Хрущев изображен был в капроновой шляпе и рубашке с широкой улыбкой на жирном крестьянском лице любителя простой и обильной пищи.
– Хрущев обрушил на нас груду мифологических разоблачений,– встав и возбуждаясь, сказал Платон,– в этом хитрость… Может быть, когда-нибудь раскроется подлинность… Через двести лет… Сталин вызвал Хрущева и сказал ему: когда я умру, ты разоблачишь меня… Я скрепил их в единую силу кровью и страхом, а ты зароешь трупы и выгонишь остатки на свободу…
– Ты бредишь! – выкрикнул Бруно.
– Почему? – сказал Платон.– Что здесь похожего на бред?… Сталин понимал, что главная сила не в нем, а в надзирателе Хаткине… И он поручил Хрущеву спасти надзирателя Хаткина для будущего.
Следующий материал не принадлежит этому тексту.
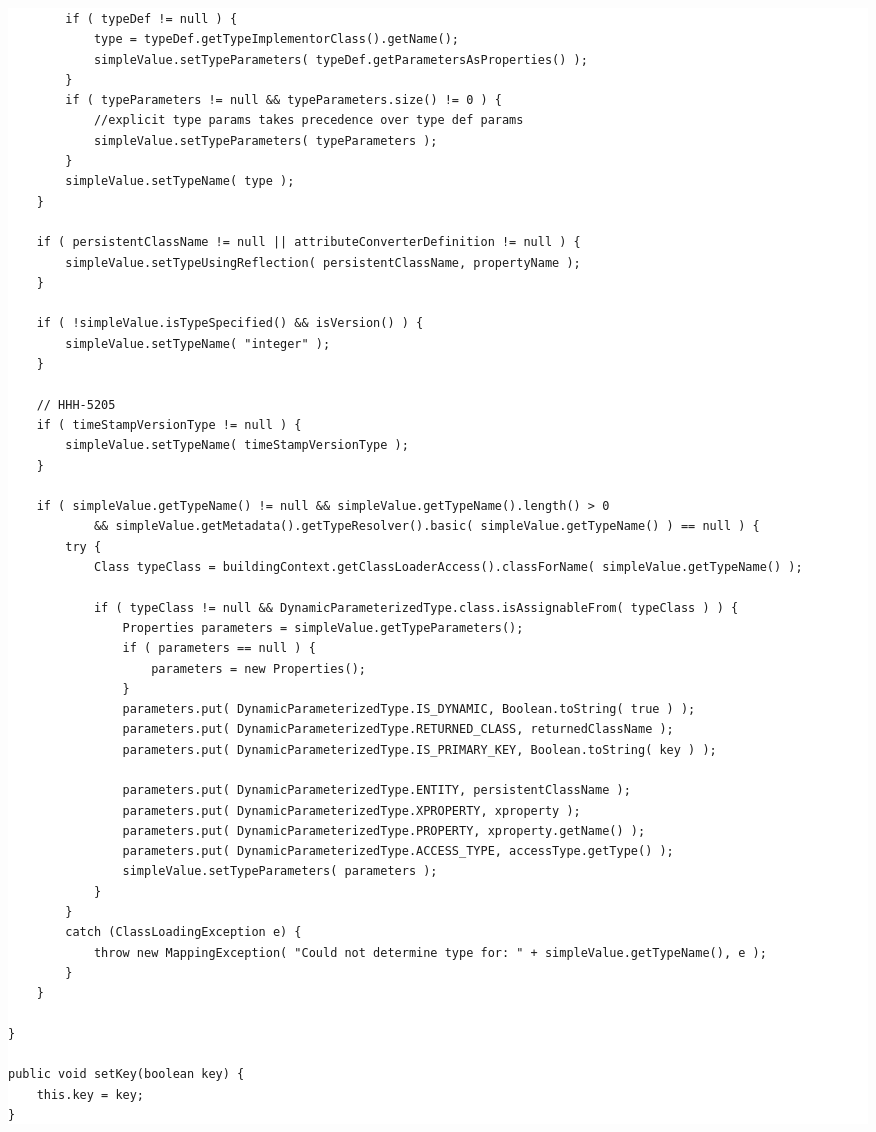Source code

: 			if ( typeDef != null ) {
				type = typeDef.getTypeImplementorClass().getName();
				simpleValue.setTypeParameters( typeDef.getParametersAsProperties() );
			}
			if ( typeParameters != null && typeParameters.size() != 0 ) {
				//explicit type params takes precedence over type def params
				simpleValue.setTypeParameters( typeParameters );
			}
			simpleValue.setTypeName( type );
		}

		if ( persistentClassName != null || attributeConverterDefinition != null ) {
			simpleValue.setTypeUsingReflection( persistentClassName, propertyName );
		}

		if ( !simpleValue.isTypeSpecified() && isVersion() ) {
			simpleValue.setTypeName( "integer" );
		}

		// HHH-5205
		if ( timeStampVersionType != null ) {
			simpleValue.setTypeName( timeStampVersionType );
		}
		
		if ( simpleValue.getTypeName() != null && simpleValue.getTypeName().length() > 0
				&& simpleValue.getMetadata().getTypeResolver().basic( simpleValue.getTypeName() ) == null ) {
			try {
				Class typeClass = buildingContext.getClassLoaderAccess().classForName( simpleValue.getTypeName() );

				if ( typeClass != null && DynamicParameterizedType.class.isAssignableFrom( typeClass ) ) {
					Properties parameters = simpleValue.getTypeParameters();
					if ( parameters == null ) {
						parameters = new Properties();
					}
					parameters.put( DynamicParameterizedType.IS_DYNAMIC, Boolean.toString( true ) );
					parameters.put( DynamicParameterizedType.RETURNED_CLASS, returnedClassName );
					parameters.put( DynamicParameterizedType.IS_PRIMARY_KEY, Boolean.toString( key ) );

					parameters.put( DynamicParameterizedType.ENTITY, persistentClassName );
					parameters.put( DynamicParameterizedType.XPROPERTY, xproperty );
					parameters.put( DynamicParameterizedType.PROPERTY, xproperty.getName() );
					parameters.put( DynamicParameterizedType.ACCESS_TYPE, accessType.getType() );
					simpleValue.setTypeParameters( parameters );
				}
			}
			catch (ClassLoadingException e) {
				throw new MappingException( "Could not determine type for: " + simpleValue.getTypeName(), e );
			}
		}

	}

	public void setKey(boolean key) {
		this.key = key;
	}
– Это твоя опасная теория! – крикнул Бруно.
– Настоящий троцкизм! – выкрикнула Ольга Николаевна.
– Я противник Троцкого,– сказал Платон,– вам это известно.
– Подлый троцкизм! – выкрикнул Моисей Бительмахер, который не обратил внимания на опровержение Платона и который на слово «Троцкий» реагировал как бык на красное, поскольку вел борьбу с троцкизмом с юношеских лет и ненависть к троцкизму пронес сквозь тюрьмы и лагеря.